* _TEXTE PROPOSÉ_:
BulletinsDroit de l'urbanisme

Le décret n° 2023-1096 du 27 novembre 2023 relatif à l’évaluation et au suivi de l’artificialisation des sols modifie la nomenclature des  surfaces artificialisées et non artificialisées

Pour rappel, la loi no 2021-1104 du 22 août 2021 portant lutte contre le dérèglement climatique et renforcement de la résilience face à ses effets (dite loi « Climat et résilience ») a fixé l’objectif d’atteindre le « zéro artificialisation nette des sols » (ci-après ZAN) en 2050, avec un objectif intermédiaire de réduction de moitié de la consommation d’espaces naturels, agricoles et forestiers (ci-après « ENAF ») dans les dix prochaines années. Cette trajectoire progressive est à décliner territorialement dans les documents de planification et d’urbanisme.

Ce décret n° 2023-1096 du 27 novembre 2023 complète et rectifie le précédent décret n° 2022-763 du 29 avril 20211 s’agissant de la nomenclature des espaces artificialisés et non artificialisés, annexée à l’article R. 101-1 du code de l’urbanisme. A compter de 2031, cette nomenclature permettra à l’ensemble des territoires de comptabiliser, avec la même méthode, l’enveloppe des espaces artificialisés restant à consommer jusqu’en 2050, ainsi que de traduire les objectifs de réduction de l’artificialisation au sein des documents de planification (SRADDET, SCoT, PLUi, PLU, carte communale).

I.Les catégories de la nomenclature des surfaces artificialisées/non artificialisées modifiées par le décret

Les surfaces artificialisées

Le décret classe dans la catégorie des surfaces artificialisées, les surfaces ci-après reproduites.

* _ENREGISTREMENTS FOURNIS_:
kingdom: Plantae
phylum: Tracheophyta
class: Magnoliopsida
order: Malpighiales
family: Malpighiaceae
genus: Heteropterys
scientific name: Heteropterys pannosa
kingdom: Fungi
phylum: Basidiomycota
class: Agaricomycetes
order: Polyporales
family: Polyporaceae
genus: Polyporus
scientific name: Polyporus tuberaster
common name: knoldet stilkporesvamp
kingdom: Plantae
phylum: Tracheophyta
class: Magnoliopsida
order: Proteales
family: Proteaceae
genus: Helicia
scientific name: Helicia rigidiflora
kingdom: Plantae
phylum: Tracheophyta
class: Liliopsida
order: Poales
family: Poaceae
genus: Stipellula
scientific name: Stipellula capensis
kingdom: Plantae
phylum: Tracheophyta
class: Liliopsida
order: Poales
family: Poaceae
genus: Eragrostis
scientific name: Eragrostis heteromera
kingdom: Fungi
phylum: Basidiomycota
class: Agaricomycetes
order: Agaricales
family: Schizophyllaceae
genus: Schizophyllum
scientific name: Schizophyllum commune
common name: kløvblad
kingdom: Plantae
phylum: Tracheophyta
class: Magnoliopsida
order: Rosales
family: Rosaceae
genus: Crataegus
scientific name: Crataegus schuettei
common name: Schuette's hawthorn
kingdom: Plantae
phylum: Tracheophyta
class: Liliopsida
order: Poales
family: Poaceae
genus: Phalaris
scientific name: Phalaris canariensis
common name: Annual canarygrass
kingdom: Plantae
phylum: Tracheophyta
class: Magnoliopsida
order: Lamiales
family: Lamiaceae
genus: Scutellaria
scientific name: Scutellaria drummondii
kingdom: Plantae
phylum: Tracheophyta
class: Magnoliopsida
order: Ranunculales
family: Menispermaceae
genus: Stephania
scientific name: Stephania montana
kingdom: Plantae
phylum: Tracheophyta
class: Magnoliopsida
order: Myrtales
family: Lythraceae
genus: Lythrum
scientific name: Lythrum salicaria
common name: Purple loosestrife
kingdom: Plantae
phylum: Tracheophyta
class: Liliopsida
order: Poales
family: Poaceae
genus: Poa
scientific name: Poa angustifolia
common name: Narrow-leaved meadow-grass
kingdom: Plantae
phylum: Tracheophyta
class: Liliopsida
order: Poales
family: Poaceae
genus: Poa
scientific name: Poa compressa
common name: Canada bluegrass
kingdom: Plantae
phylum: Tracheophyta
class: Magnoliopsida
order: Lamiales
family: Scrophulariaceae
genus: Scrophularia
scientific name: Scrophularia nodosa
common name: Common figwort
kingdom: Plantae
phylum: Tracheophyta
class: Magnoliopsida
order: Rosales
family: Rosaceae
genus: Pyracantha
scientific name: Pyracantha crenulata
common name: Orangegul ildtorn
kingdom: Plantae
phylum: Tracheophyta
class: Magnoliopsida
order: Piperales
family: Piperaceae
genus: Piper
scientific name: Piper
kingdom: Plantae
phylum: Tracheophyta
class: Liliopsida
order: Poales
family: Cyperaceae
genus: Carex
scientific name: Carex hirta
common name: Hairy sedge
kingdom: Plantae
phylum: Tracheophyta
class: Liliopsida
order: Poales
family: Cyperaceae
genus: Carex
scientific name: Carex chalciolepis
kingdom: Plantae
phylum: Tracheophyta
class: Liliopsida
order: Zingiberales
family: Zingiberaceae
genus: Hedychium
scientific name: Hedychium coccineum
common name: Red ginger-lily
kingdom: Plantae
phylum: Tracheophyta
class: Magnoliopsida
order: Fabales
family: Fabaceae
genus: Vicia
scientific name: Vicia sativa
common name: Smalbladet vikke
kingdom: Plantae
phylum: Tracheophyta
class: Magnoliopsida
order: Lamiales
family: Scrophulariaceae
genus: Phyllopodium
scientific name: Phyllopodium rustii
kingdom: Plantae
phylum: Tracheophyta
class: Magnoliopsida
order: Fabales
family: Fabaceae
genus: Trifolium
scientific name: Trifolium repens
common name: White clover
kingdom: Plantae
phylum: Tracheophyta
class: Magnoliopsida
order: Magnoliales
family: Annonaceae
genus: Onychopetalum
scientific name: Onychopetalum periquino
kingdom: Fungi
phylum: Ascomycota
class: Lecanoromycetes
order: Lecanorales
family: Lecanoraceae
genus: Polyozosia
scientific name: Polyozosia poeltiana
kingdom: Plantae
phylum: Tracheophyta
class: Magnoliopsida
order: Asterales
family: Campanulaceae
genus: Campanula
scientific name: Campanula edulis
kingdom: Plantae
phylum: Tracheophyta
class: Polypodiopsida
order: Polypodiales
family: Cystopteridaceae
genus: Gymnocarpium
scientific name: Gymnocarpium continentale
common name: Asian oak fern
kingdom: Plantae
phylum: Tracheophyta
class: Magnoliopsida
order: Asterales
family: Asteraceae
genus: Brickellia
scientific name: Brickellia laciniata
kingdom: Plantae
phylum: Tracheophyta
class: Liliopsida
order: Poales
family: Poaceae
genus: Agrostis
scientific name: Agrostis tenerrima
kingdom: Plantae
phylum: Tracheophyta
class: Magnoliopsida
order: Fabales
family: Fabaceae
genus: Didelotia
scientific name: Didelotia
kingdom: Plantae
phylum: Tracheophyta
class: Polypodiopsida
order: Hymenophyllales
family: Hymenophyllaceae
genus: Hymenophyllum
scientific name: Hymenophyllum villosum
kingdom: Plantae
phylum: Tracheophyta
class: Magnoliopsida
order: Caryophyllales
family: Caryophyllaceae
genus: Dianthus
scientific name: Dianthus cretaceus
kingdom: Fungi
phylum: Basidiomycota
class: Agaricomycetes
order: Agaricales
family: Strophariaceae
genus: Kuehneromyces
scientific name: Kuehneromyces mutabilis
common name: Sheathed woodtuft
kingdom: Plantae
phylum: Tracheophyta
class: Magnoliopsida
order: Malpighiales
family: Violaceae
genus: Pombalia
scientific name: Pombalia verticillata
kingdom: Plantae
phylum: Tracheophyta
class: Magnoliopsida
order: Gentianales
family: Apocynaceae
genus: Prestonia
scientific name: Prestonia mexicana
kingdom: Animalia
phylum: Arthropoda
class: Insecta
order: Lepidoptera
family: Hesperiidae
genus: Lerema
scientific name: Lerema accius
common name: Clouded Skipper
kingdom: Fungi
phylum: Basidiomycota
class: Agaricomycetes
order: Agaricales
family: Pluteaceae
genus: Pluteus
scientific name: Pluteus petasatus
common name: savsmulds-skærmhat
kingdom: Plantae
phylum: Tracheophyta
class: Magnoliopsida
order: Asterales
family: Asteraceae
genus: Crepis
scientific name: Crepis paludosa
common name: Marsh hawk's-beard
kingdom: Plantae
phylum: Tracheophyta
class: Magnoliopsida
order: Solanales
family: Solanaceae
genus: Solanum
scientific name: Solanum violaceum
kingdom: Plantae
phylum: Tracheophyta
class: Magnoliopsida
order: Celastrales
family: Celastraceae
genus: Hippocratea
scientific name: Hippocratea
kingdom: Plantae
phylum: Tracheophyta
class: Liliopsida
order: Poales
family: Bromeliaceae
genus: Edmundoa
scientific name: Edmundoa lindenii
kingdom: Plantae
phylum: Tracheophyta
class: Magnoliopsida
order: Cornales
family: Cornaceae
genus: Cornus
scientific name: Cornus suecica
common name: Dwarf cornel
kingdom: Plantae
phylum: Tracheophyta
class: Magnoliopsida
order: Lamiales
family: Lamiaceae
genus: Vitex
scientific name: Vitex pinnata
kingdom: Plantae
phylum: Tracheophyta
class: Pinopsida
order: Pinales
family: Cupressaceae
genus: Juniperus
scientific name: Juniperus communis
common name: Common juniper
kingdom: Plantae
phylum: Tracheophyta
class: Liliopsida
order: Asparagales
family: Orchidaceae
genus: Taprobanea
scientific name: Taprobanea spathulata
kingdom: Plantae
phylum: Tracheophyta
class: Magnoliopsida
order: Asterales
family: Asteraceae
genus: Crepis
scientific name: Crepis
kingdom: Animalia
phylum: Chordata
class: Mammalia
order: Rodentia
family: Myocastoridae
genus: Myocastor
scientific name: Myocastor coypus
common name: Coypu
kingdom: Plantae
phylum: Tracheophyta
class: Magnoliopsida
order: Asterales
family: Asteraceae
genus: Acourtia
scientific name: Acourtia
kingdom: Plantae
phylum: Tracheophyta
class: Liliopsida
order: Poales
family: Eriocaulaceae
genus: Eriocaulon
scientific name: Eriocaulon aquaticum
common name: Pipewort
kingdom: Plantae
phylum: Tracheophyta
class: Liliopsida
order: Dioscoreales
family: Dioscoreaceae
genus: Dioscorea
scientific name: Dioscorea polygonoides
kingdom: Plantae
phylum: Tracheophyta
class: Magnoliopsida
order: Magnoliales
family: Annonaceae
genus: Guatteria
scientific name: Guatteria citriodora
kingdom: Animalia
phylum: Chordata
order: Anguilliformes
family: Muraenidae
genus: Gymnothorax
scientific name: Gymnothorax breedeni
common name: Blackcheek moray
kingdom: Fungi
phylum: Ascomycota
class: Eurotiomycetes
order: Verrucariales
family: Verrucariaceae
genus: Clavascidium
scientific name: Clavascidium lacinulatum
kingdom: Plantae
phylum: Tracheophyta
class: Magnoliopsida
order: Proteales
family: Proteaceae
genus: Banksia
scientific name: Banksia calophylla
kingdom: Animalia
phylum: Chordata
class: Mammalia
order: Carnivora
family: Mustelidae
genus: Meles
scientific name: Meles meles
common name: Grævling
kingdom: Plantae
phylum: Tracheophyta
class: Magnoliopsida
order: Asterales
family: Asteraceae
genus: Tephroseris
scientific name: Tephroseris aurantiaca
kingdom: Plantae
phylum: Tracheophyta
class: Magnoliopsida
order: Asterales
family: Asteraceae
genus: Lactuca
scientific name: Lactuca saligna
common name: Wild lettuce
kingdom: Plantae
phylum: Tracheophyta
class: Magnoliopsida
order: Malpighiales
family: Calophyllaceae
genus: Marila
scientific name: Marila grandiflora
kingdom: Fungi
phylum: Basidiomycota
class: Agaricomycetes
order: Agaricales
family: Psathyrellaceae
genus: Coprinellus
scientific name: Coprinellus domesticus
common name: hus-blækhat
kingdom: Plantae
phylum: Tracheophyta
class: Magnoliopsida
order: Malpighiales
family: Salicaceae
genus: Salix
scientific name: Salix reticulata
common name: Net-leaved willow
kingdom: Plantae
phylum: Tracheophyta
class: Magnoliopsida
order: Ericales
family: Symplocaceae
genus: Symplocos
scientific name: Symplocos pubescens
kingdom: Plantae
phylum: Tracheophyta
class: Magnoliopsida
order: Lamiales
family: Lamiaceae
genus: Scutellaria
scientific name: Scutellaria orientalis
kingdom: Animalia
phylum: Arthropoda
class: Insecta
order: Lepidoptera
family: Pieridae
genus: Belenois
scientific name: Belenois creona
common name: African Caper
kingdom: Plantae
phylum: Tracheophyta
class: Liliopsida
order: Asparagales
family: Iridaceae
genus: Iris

* _CONSIGNE_: Dans le texte sur l'artificialisation des sols, reprenez le passage allant de « BulletinsDroit de l'urbanisme » jusqu'à « planification et d’urbanisme. » inclus, en substituant « changement climatique » à « dérèglement climatique ». Les enregistrements ne sont d'aucune utilité ici.

* _RÉPONSE_:
BulletinsDroit de l'urbanisme

Le décret n° 2023-1096 du 27 novembre 2023 relatif à l’évaluation et au suivi de l’artificialisation des sols modifie la nomenclature des  surfaces artificialisées et non artificialisées

Pour rappel, la loi no 2021-1104 du 22 août 2021 portant lutte contre le changement climatique et renforcement de la résilience face à ses effets (dite loi « Climat et résilience ») a fixé l’objectif d’atteindre le « zéro artificialisation nette des sols » (ci-après ZAN) en 2050, avec un objectif intermédiaire de réduction de moitié de la consommation d’espaces naturels, agricoles et forestiers (ci-après « ENAF ») dans les dix prochaines années. Cette trajectoire progressive est à décliner territorialement dans les documents de planification et d’urbanisme.